*JOB:*
Copy the passage of the Schrödinger equation discussion starting at "States of a" and ending at "the particles concerned.", substituting "Dirac field equation" for every "Dirac equation".

*TEXT TO READ:*
....................

States of a quantum system (relativistic or not) evolve according to the Schrödinger equation $i \partial_{t}| \Psi \rangle = H | \Psi \rangle$.

I would have thought you'd need to use the Klein-Gordon or Dirac equation, depending on the particles concerned.
These are relativistic field equations not the Schrödinger equations of the relativistic QFT's.

• nrqed, dextercioby and bhobba
haushofer
It's nomenclature. E.g. for a scalar field the Klein Gordon eqn tells you how the quantum field evolves. The corresponding Schrodinger equation (as Sam writes it down above me) tells you how the wave function evolves. The corresponding Hamiltonian is relativistic.

Demystifier
There are two different meanings of the expression "Schrodinger equation". The original narrow meaning, that can really be attributed to Schrodinger, is
$$H|\psi(t)\rangle=i\hbar\frac{\partial}{\partial t}|\psi(t)\rangle \;\;\;\; (1)$$
where $H$ is the Hamiltonian of $n$ non-relativistic particles of the form
$$H=\sum_{a=1}^n \frac{{\bf p}_a^2}{2m_a} +V( {\bf x}_1,\cdots,{\bf x}_n) \;\;\;\; (2)$$
The more general meaning is any equation of the form (1), where $H$ does not need to have a form (2). In QFT, the Schrodinger equation is satisfied in this generalized sense, not in the original narrow sense.

hilbert2
Gold Member
The most important feature of this is that the evolution equation of the state vector is always a first order DE in time, so you only need to know the initial state to be able to deduce the later states. No rate of change initial conditions needed like in classical mechanics.

DrDu
Demystifier
The most important feature of this is that the evolution equation of the state vector is always a first order DE in time, so you only need to know the initial state to be able to deduce the later states. No rate of change initial conditions needed like in classical mechanics.
That's closely related to the fact that QM provides less information than classical mechanics. For instance, if position is given then QM tells you nothing about the momentum. The easiest way to see the relation is to note that Schrodinger equation in QM is very similar to Hamilton-Jacobi equation in classical mechanics, which is also first order in time, and does not, by itself, define particle velocities.

....................

*GIVEN RECORDS:*
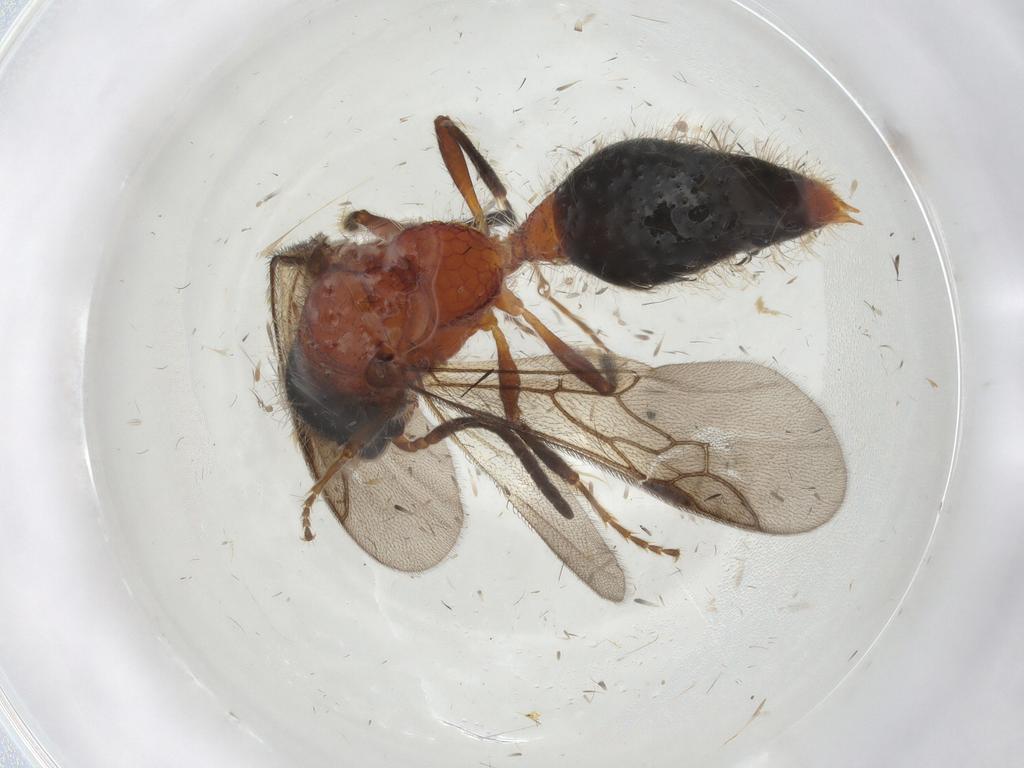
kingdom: Animalia
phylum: Arthropoda
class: Insecta
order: Hymenoptera
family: Mutillidae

....................

*RESULT OF THE EXERCISE:*
States of a quantum system (relativistic or not) evolve according to the Schrödinger equation $i \partial_{t}| \Psi \rangle = H | \Psi \rangle$.

I would have thought you'd need to use the Klein-Gordon or Dirac field equation, depending on the particles concerned.